THE TASK:
Your response must be made up of each line in the data below that contains the string "which".

::: THE INPUT

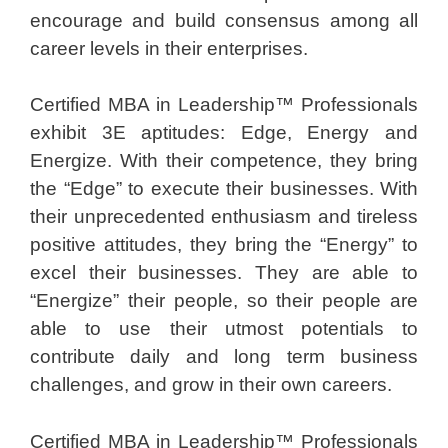
encourage and build consensus among all
career levels in their enterprises.
Certified MBA in Leadership™ Professionals
exhibit 3E aptitudes: Edge, Energy and
Energize. With their competence, they bring
the “Edge” to execute their businesses. With
their unprecedented enthusiasm and tireless
positive attitudes, they bring the “Energy” to
excel their businesses. They are able to
“Energize” their people, so their people are
able to use their utmost potentials to
contribute daily and long term business
challenges, and grow in their own careers.
Certified MBA in Leadership™ Professionals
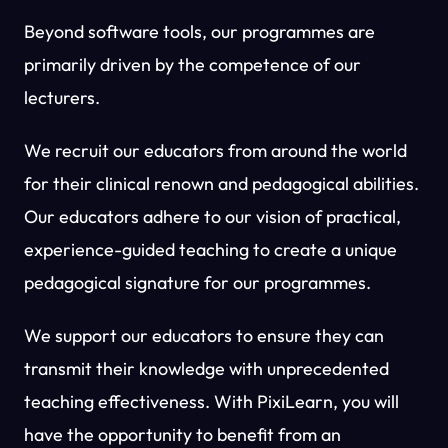
Beyond software tools, our programmes are
primarily driven by the competence of our
lecturers.
We recruit our educators from around the world
for their clinical renown and pedagogical abilities.
Our educators adhere to our vision of practical,
experience-guided teaching to create a unique
pedagogical signature for our programmes.
We support our educators to ensure they can
transmit their knowledge with unprecedented
teaching effectiveness. With PixiLearn, you will
have the opportunity to benefit from an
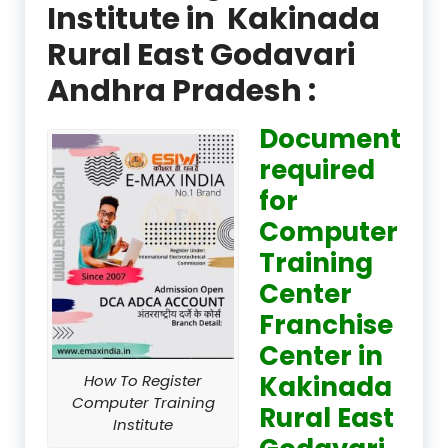
Institute in Kakinada
Rural East Godavari
Andhra Pradesh :
Document
required
for
Computer
Training
Center
Franchise
Center in
Kakinada
How To Register
Computer Training
Rural East
Institute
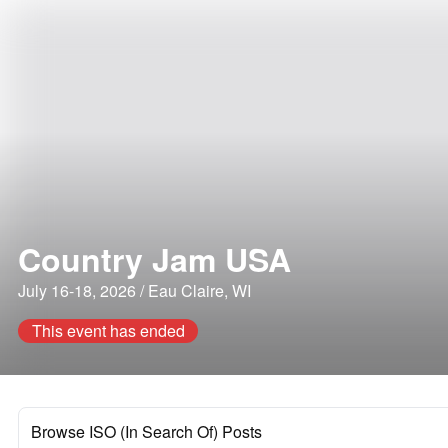
Country Jam USA
July 16-18, 2026 / Eau Claire, WI
This event has ended
Browse ISO (In Search Of) Posts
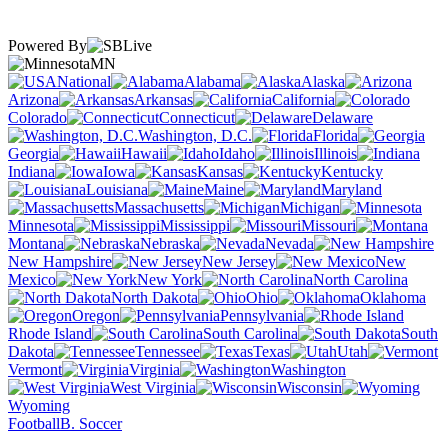
Powered By
MN
National
Alabama
Alaska
Arizona
Arkansas
California
Colorado
Connecticut
Delaware
Washington, D.C.
Florida
Georgia
Hawaii
Idaho
Illinois
Indiana
Iowa
Kansas
Kentucky
Louisiana
Maine
Maryland
Massachusetts
Michigan
Minnesota
Mississippi
Missouri
Montana
Nebraska
Nevada
New Hampshire
New Jersey
New
Mexico
New York
North Carolina
North Dakota
Ohio
Oklahoma
Oregon
Pennsylvania
Rhode Island
South Carolina
South
Dakota
Tennessee
Texas
Utah
Vermont
Virginia
Washington
West Virginia
Wisconsin
Wyoming
Football
B. Soccer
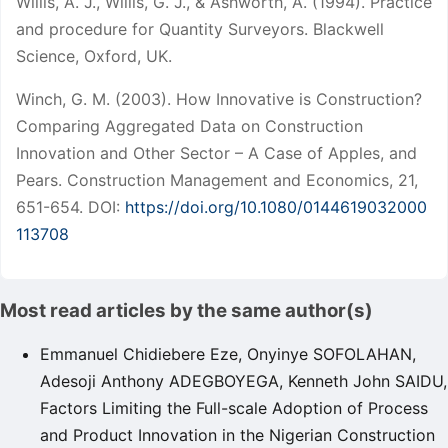
Willis, A. J., Willis, G. J., & Ashworth, A. (1994). Practice
and procedure for Quantity Surveyors. Blackwell
Science, Oxford, UK.
Winch, G. M. (2003). How Innovative is Construction?
Comparing Aggregated Data on Construction
Innovation and Other Sector – A Case of Apples, and
Pears. Construction Management and Economics, 21,
651-654. DOI:
https://doi.org/10.1080/0144619032000
113708
Most read articles by the same author(s)
Emmanuel Chidiebere Eze, Onyinye SOFOLAHAN,
Adesoji Anthony ADEGBOYEGA, Kenneth John SAIDU,
Factors Limiting the Full-scale Adoption of Process
and Product Innovation in the Nigerian Construction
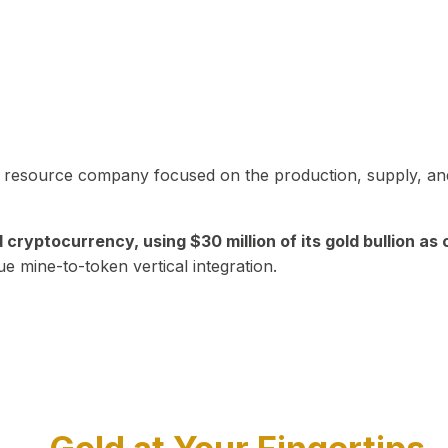
in resource company focused on the production, supply, and
yptocurrency, using $30 million of its gold bullion as c
ue mine-to-token vertical integration.
Play Video about CEO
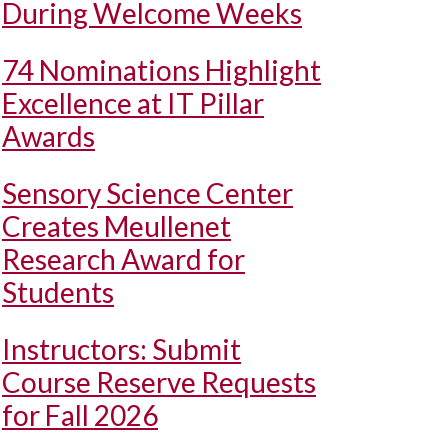
During Welcome Weeks
74 Nominations Highlight
Excellence at IT Pillar
Awards
Sensory Science Center
Creates Meullenet
Research Award for
Students
Instructors: Submit
Course Reserve Requests
for Fall 2026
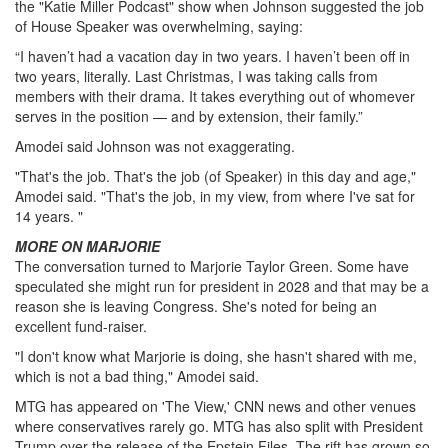
the "Katie Miller Podcast" show when Johnson suggested the job
of House Speaker was overwhelming, saying:
“I haven’t had a vacation day in two years. I haven’t been off in
two years, literally. Last Christmas, I was taking calls from
members with their drama. It takes everything out of whomever
serves in the position — and by extension, their family.”
Amodei said Johnson was not exaggerating.
"That's the job. That's the job (of Speaker) in this day and age,"
Amodei said. "That's the job, in my view, from where I've sat for
14 years. "
MORE ON MARJORIE
The conversation turned to Marjorie Taylor Green. Some have
speculated she might run for president in 2028 and that may be a
reason she is leaving Congress. She's noted for being an
excellent fund-raiser.
"I don't know what Marjorie is doing, she hasn't shared with me,
which is not a bad thing," Amodei said.
MTG has appeared on 'The View,' CNN news and other venues
where conservatives rarely go. MTG has also split with President
Trump over the release of the Epstein Files. The rift has grown so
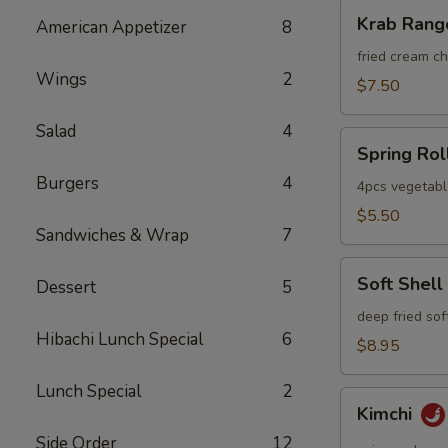
Krab
Krab Rang
American Appetizer
8
Rangoon
fried cream 
Wings
2
$7.50
Salad
4
Spring
Spring Rol
Roll
Burgers
4
4pcs vegetabl
$5.50
Sandwiches & Wrap
7
Soft
Soft Shell
Dessert
5
Shell
Crab
deep fried sof
Hibachi Lunch Special
6
$8.95
Lunch Special
2
Kimchi
Kimchi
Side Order
12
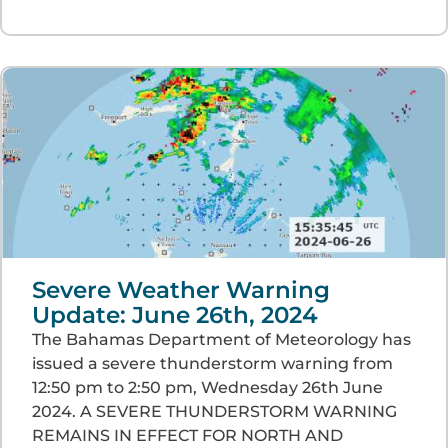
Severe Weather Warning
Update: June 26th, 2024
The Bahamas Department of Meteorology has
issued a severe thunderstorm warning from
12:50 pm to 2:50 pm, Wednesday 26th June
2024. A SEVERE THUNDERSTORM WARNING
REMAINS IN EFFECT FOR NORTH AND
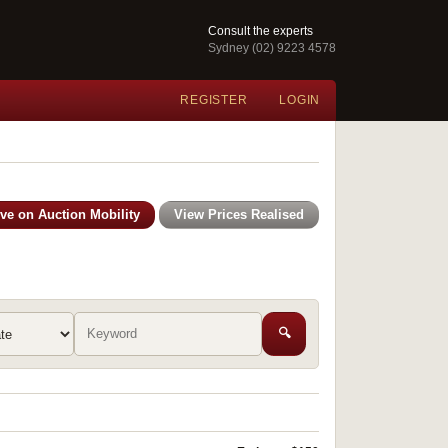
Consult the experts
Sydney (02) 9223 4578
REGISTER
LOGIN
ive on Auction Mobility
View Prices Realised
🔍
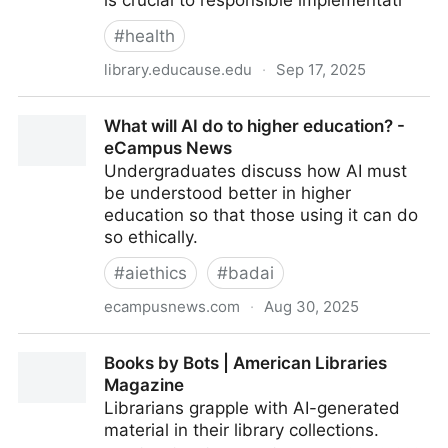
is crucial to responsible implementati
#
health
library.educause.edu
·
Sep 17, 2025
AI Ethical Guidelines
What will AI do to higher education? -
eCampus News
Undergraduates discuss how AI must
be understood better in higher
education so that those using it can do
so ethically.
#
aiethics
#
badai
ecampusnews.com
·
Aug 30, 2025
What will AI do to higher education? - eCampus
Books by Bots | American Libraries
News
Magazine
Librarians grapple with AI-generated
material in their library collections.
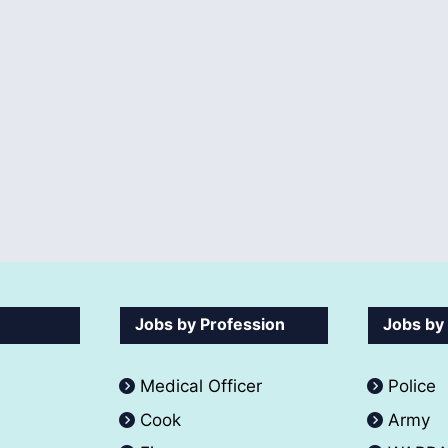
Jobs by Profession
Jobs by
Medical Officer
Police
Cook
Army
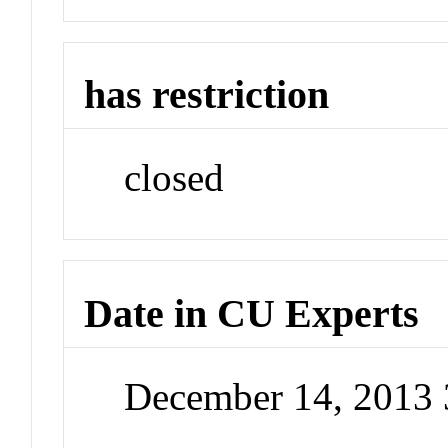
has restriction
closed
Date in CU Experts
December 14, 2013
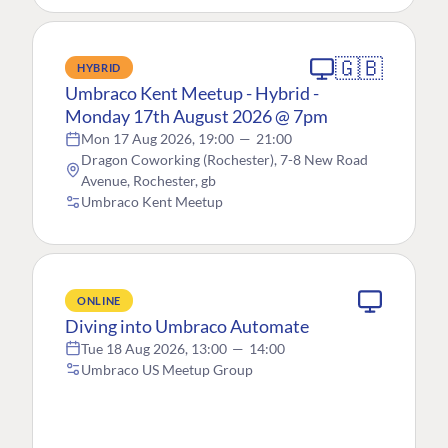
🇬🇧
HYBRID
Umbraco Kent Meetup - Hybrid -
Monday 17th August 2026 @ 7pm
Mon 17 Aug 2026, 19:00
—
21:00
Dragon Coworking (Rochester), 7-8 New Road
Avenue, Rochester, gb
Umbraco Kent Meetup
ONLINE
Diving into Umbraco Automate
Tue 18 Aug 2026, 13:00
—
14:00
Umbraco US Meetup Group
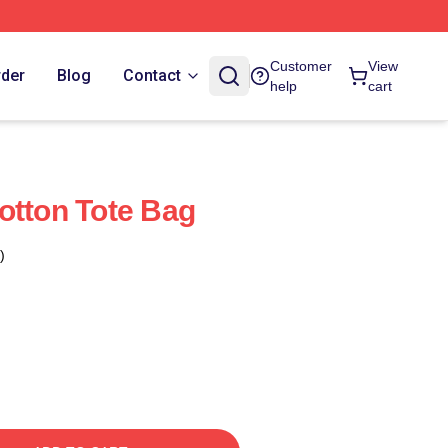
Customer
View
rder
Blog
Contact
help
cart
otton Tote Bag
)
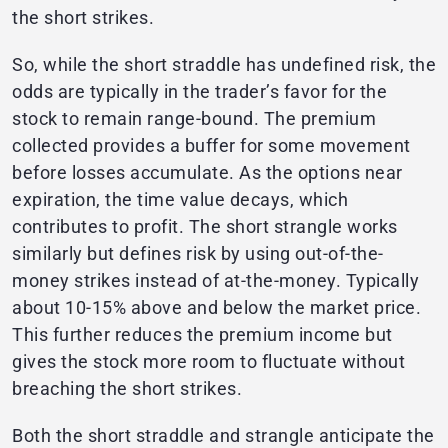
the short strikes.
So, while the short straddle has undefined risk, the
odds are typically in the trader’s favor for the
stock to remain range-bound. The premium
collected provides a buffer for some movement
before losses accumulate. As the options near
expiration, the time value decays, which
contributes to profit. The short strangle works
similarly but defines risk by using out-of-the-
money strikes instead of at-the-money. Typically
about 10-15% above and below the market price.
This further reduces the premium income but
gives the stock more room to fluctuate without
breaching the short strikes.
Both the short straddle and strangle anticipate the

::::::

EXERCISE RESPONSE:
which is not a bad thing," Amodei said.
expiration, the time value decays, which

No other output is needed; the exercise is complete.